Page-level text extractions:

● ● ● ●

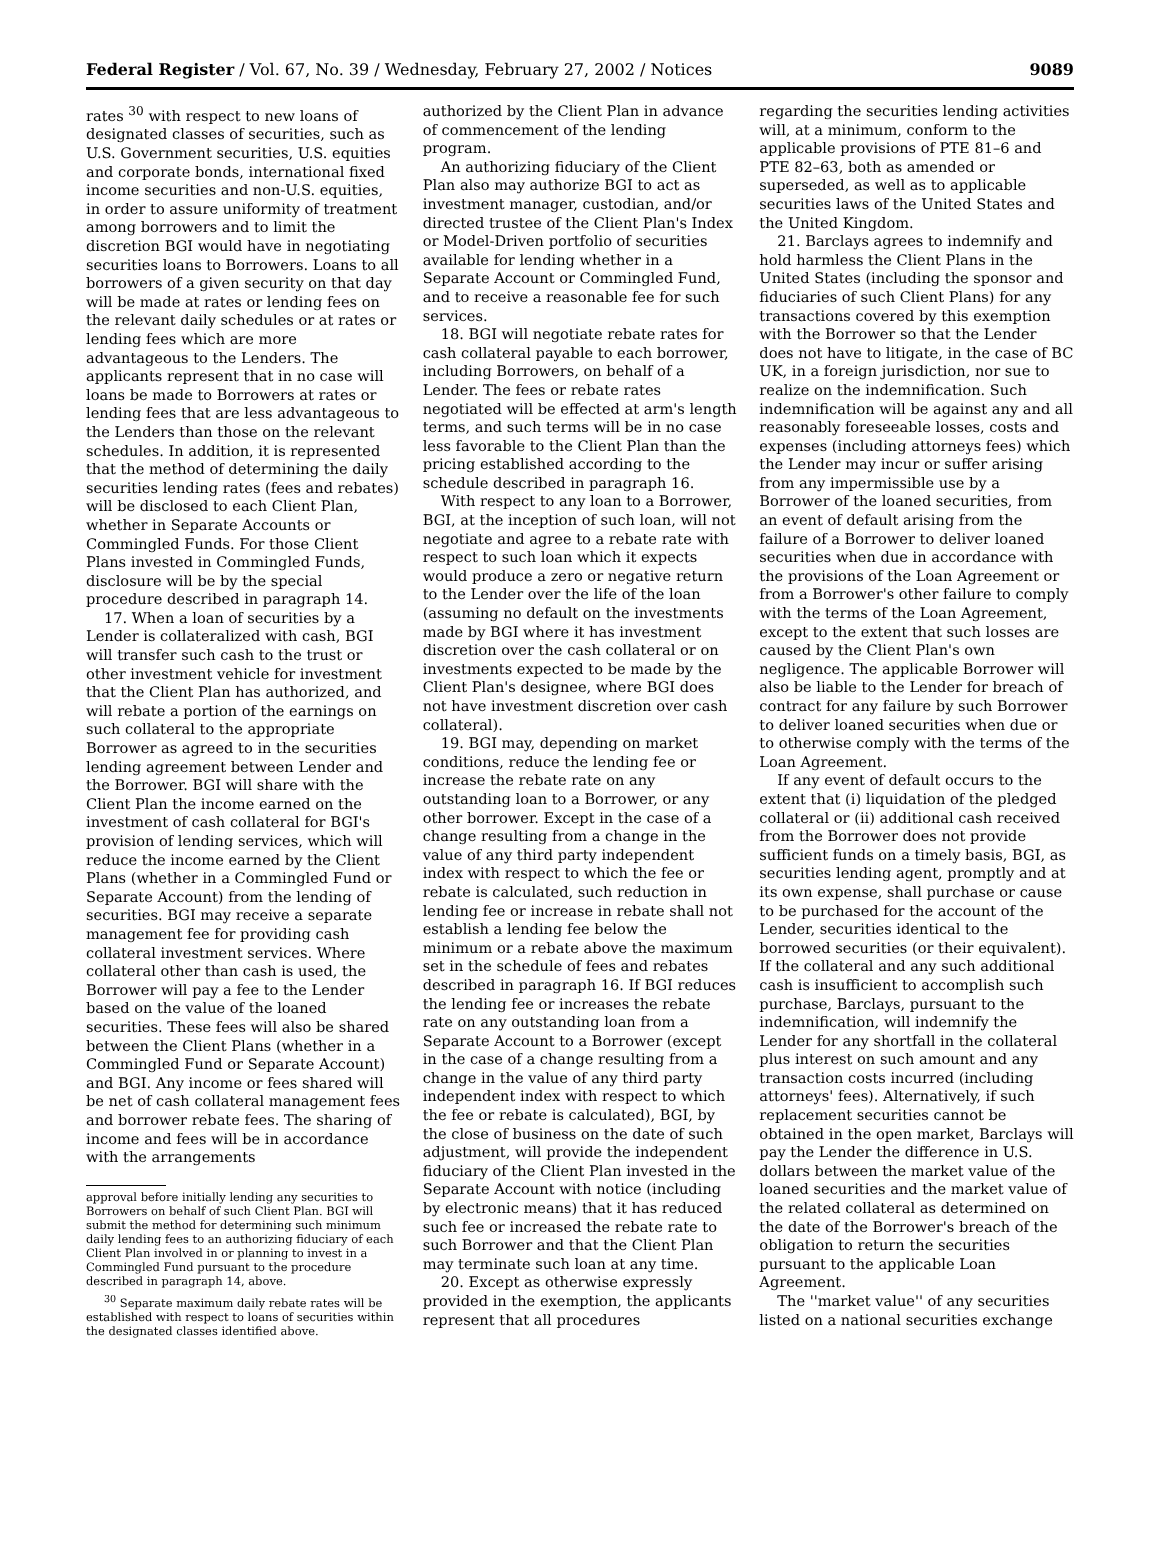Federal Register / Vol. 67, No. 39 / Wednesday, February 27, 2002 / Notices 9089
rates <sup>30</sup> with respect to new loans of designated classes of securities, such as U.S. Government securities, U.S. equities and corporate bonds, international fixed income securities and non-U.S. equities, in order to assure uniformity of treatment among borrowers and to limit the discretion BGI would have in negotiating securities loans to Borrowers. Loans to all borrowers of a given security on that day will be made at rates or lending fees on the relevant daily schedules or at rates or lending fees which are more advantageous to the Lenders. The applicants represent that in no case will loans be made to Borrowers at rates or lending fees that are less advantageous to the Lenders than those on the relevant schedules. In addition, it is represented that the method of determining the daily securities lending rates (fees and rebates) will be disclosed to each Client Plan, whether in Separate Accounts or Commingled Funds. For those Client Plans invested in Commingled Funds, disclosure will be by the special procedure described in paragraph 14.
17. When a loan of securities by a Lender is collateralized with cash, BGI will transfer such cash to the trust or other investment vehicle for investment that the Client Plan has authorized, and will rebate a portion of the earnings on such collateral to the appropriate Borrower as agreed to in the securities lending agreement between Lender and the Borrower. BGI will share with the Client Plan the income earned on the investment of cash collateral for BGI's provision of lending services, which will reduce the income earned by the Client Plans (whether in a Commingled Fund or Separate Account) from the lending of securities. BGI may receive a separate management fee for providing cash collateral investment services. Where collateral other than cash is used, the Borrower will pay a fee to the Lender based on the value of the loaned securities. These fees will also be shared between the Client Plans (whether in a Commingled Fund or Separate Account) and BGI. Any income or fees shared will be net of cash collateral management fees and borrower rebate fees. The sharing of income and fees will be in accordance with the arrangements
approval before initially lending any securities to Borrowers on behalf of such Client Plan. BGI will submit the method for determining such minimum daily lending fees to an authorizing fiduciary of each Client Plan involved in or planning to invest in a Commingled Fund pursuant to the procedure described in paragraph 14, above.
<sup>30</sup> Separate maximum daily rebate rates will be established with respect to loans of securities within the designated classes identified above.
authorized by the Client Plan in advance of commencement of the lending program.
An authorizing fiduciary of the Client Plan also may authorize BGI to act as investment manager, custodian, and/or directed trustee of the Client Plan's Index or Model-Driven portfolio of securities available for lending whether in a Separate Account or Commingled Fund, and to receive a reasonable fee for such services.
18. BGI will negotiate rebate rates for cash collateral payable to each borrower, including Borrowers, on behalf of a Lender. The fees or rebate rates negotiated will be effected at arm's length terms, and such terms will be in no case less favorable to the Client Plan than the pricing established according to the schedule described in paragraph 16.
With respect to any loan to a Borrower, BGI, at the inception of such loan, will not negotiate and agree to a rebate rate with respect to such loan which it expects would produce a zero or negative return to the Lender over the life of the loan (assuming no default on the investments made by BGI where it has investment discretion over the cash collateral or on investments expected to be made by the Client Plan's designee, where BGI does not have investment discretion over cash collateral).
19. BGI may, depending on market conditions, reduce the lending fee or increase the rebate rate on any outstanding loan to a Borrower, or any other borrower. Except in the case of a change resulting from a change in the value of any third party independent index with respect to which the fee or rebate is calculated, such reduction in lending fee or increase in rebate shall not establish a lending fee below the minimum or a rebate above the maximum set in the schedule of fees and rebates described in paragraph 16. If BGI reduces the lending fee or increases the rebate rate on any outstanding loan from a Separate Account to a Borrower (except in the case of a change resulting from a change in the value of any third party independent index with respect to which the fee or rebate is calculated), BGI, by the close of business on the date of such adjustment, will provide the independent fiduciary of the Client Plan invested in the Separate Account with notice (including by electronic means) that it has reduced such fee or increased the rebate rate to such Borrower and that the Client Plan may terminate such loan at any time.
20. Except as otherwise expressly provided in the exemption, the applicants represent that all procedures
regarding the securities lending activities will, at a minimum, conform to the applicable provisions of PTE 81–6 and PTE 82–63, both as amended or superseded, as well as to applicable securities laws of the United States and the United Kingdom.
21. Barclays agrees to indemnify and hold harmless the Client Plans in the United States (including the sponsor and fiduciaries of such Client Plans) for any transactions covered by this exemption with the Borrower so that the Lender does not have to litigate, in the case of BC UK, in a foreign jurisdiction, nor sue to realize on the indemnification. Such indemnification will be against any and all reasonably foreseeable losses, costs and expenses (including attorneys fees) which the Lender may incur or suffer arising from any impermissible use by a Borrower of the loaned securities, from an event of default arising from the failure of a Borrower to deliver loaned securities when due in accordance with the provisions of the Loan Agreement or from a Borrower's other failure to comply with the terms of the Loan Agreement, except to the extent that such losses are caused by the Client Plan's own negligence. The applicable Borrower will also be liable to the Lender for breach of contract for any failure by such Borrower to deliver loaned securities when due or to otherwise comply with the terms of the Loan Agreement.
If any event of default occurs to the extent that (i) liquidation of the pledged collateral or (ii) additional cash received from the Borrower does not provide sufficient funds on a timely basis, BGI, as securities lending agent, promptly and at its own expense, shall purchase or cause to be purchased for the account of the Lender, securities identical to the borrowed securities (or their equivalent). If the collateral and any such additional cash is insufficient to accomplish such purchase, Barclays, pursuant to the indemnification, will indemnify the Lender for any shortfall in the collateral plus interest on such amount and any transaction costs incurred (including attorneys' fees). Alternatively, if such replacement securities cannot be obtained in the open market, Barclays will pay the Lender the difference in U.S. dollars between the market value of the loaned securities and the market value of the related collateral as determined on the date of the Borrower's breach of the obligation to return the securities pursuant to the applicable Loan Agreement.
The ''market value'' of any securities listed on a national securities exchange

● ● ● ●

Task: Return the entries unchanged, save for the pictures, which do not belong in the copy.

Task output:
Federal Register / Vol. 67, No. 39 / Wednesday, February 27, 2002 / Notices 9089
rates <sup>30</sup> with respect to new loans of designated classes of securities, such as U.S. Government securities, U.S. equities and corporate bonds, international fixed income securities and non-U.S. equities, in order to assure uniformity of treatment among borrowers and to limit the discretion BGI would have in negotiating securities loans to Borrowers. Loans to all borrowers of a given security on that day will be made at rates or lending fees on the relevant daily schedules or at rates or lending fees which are more advantageous to the Lenders. The applicants represent that in no case will loans be made to Borrowers at rates or lending fees that are less advantageous to the Lenders than those on the relevant schedules. In addition, it is represented that the method of determining the daily securities lending rates (fees and rebates) will be disclosed to each Client Plan, whether in Separate Accounts or Commingled Funds. For those Client Plans invested in Commingled Funds, disclosure will be by the special procedure described in paragraph 14.
17. When a loan of securities by a Lender is collateralized with cash, BGI will transfer such cash to the trust or other investment vehicle for investment that the Client Plan has authorized, and will rebate a portion of the earnings on such collateral to the appropriate Borrower as agreed to in the securities lending agreement between Lender and the Borrower. BGI will share with the Client Plan the income earned on the investment of cash collateral for BGI's provision of lending services, which will reduce the income earned by the Client Plans (whether in a Commingled Fund or Separate Account) from the lending of securities. BGI may receive a separate management fee for providing cash collateral investment services. Where collateral other than cash is used, the Borrower will pay a fee to the Lender based on the value of the loaned securities. These fees will also be shared between the Client Plans (whether in a Commingled Fund or Separate Account) and BGI. Any income or fees shared will be net of cash collateral management fees and borrower rebate fees. The sharing of income and fees will be in accordance with the arrangements
approval before initially lending any securities to Borrowers on behalf of such Client Plan. BGI will submit the method for determining such minimum daily lending fees to an authorizing fiduciary of each Client Plan involved in or planning to invest in a Commingled Fund pursuant to the procedure described in paragraph 14, above.
<sup>30</sup> Separate maximum daily rebate rates will be established with respect to loans of securities within the designated classes identified above.
authorized by the Client Plan in advance of commencement of the lending program.
An authorizing fiduciary of the Client Plan also may authorize BGI to act as investment manager, custodian, and/or directed trustee of the Client Plan's Index or Model-Driven portfolio of securities available for lending whether in a Separate Account or Commingled Fund, and to receive a reasonable fee for such services.
18. BGI will negotiate rebate rates for cash collateral payable to each borrower, including Borrowers, on behalf of a Lender. The fees or rebate rates negotiated will be effected at arm's length terms, and such terms will be in no case less favorable to the Client Plan than the pricing established according to the schedule described in paragraph 16.
With respect to any loan to a Borrower, BGI, at the inception of such loan, will not negotiate and agree to a rebate rate with respect to such loan which it expects would produce a zero or negative return to the Lender over the life of the loan (assuming no default on the investments made by BGI where it has investment discretion over the cash collateral or on investments expected to be made by the Client Plan's designee, where BGI does not have investment discretion over cash collateral).
19. BGI may, depending on market conditions, reduce the lending fee or increase the rebate rate on any outstanding loan to a Borrower, or any other borrower. Except in the case of a change resulting from a change in the value of any third party independent index with respect to which the fee or rebate is calculated, such reduction in lending fee or increase in rebate shall not establish a lending fee below the minimum or a rebate above the maximum set in the schedule of fees and rebates described in paragraph 16. If BGI reduces the lending fee or increases the rebate rate on any outstanding loan from a Separate Account to a Borrower (except in the case of a change resulting from a change in the value of any third party independent index with respect to which the fee or rebate is calculated), BGI, by the close of business on the date of such adjustment, will provide the independent fiduciary of the Client Plan invested in the Separate Account with notice (including by electronic means) that it has reduced such fee or increased the rebate rate to such Borrower and that the Client Plan may terminate such loan at any time.
20. Except as otherwise expressly provided in the exemption, the applicants represent that all procedures
regarding the securities lending activities will, at a minimum, conform to the applicable provisions of PTE 81–6 and PTE 82–63, both as amended or superseded, as well as to applicable securities laws of the United States and the United Kingdom.
21. Barclays agrees to indemnify and hold harmless the Client Plans in the United States (including the sponsor and fiduciaries of such Client Plans) for any transactions covered by this exemption with the Borrower so that the Lender does not have to litigate, in the case of BC UK, in a foreign jurisdiction, nor sue to realize on the indemnification. Such indemnification will be against any and all reasonably foreseeable losses, costs and expenses (including attorneys fees) which the Lender may incur or suffer arising from any impermissible use by a Borrower of the loaned securities, from an event of default arising from the failure of a Borrower to deliver loaned securities when due in accordance with the provisions of the Loan Agreement or from a Borrower's other failure to comply with the terms of the Loan Agreement, except to the extent that such losses are caused by the Client Plan's own negligence. The applicable Borrower will also be liable to the Lender for breach of contract for any failure by such Borrower to deliver loaned securities when due or to otherwise comply with the terms of the Loan Agreement.
If any event of default occurs to the extent that (i) liquidation of the pledged collateral or (ii) additional cash received from the Borrower does not provide sufficient funds on a timely basis, BGI, as securities lending agent, promptly and at its own expense, shall purchase or cause to be purchased for the account of the Lender, securities identical to the borrowed securities (or their equivalent). If the collateral and any such additional cash is insufficient to accomplish such purchase, Barclays, pursuant to the indemnification, will indemnify the Lender for any shortfall in the collateral plus interest on such amount and any transaction costs incurred (including attorneys' fees). Alternatively, if such replacement securities cannot be obtained in the open market, Barclays will pay the Lender the difference in U.S. dollars between the market value of the loaned securities and the market value of the related collateral as determined on the date of the Borrower's breach of the obligation to return the securities pursuant to the applicable Loan Agreement.
The ''market value'' of any securities listed on a national securities exchange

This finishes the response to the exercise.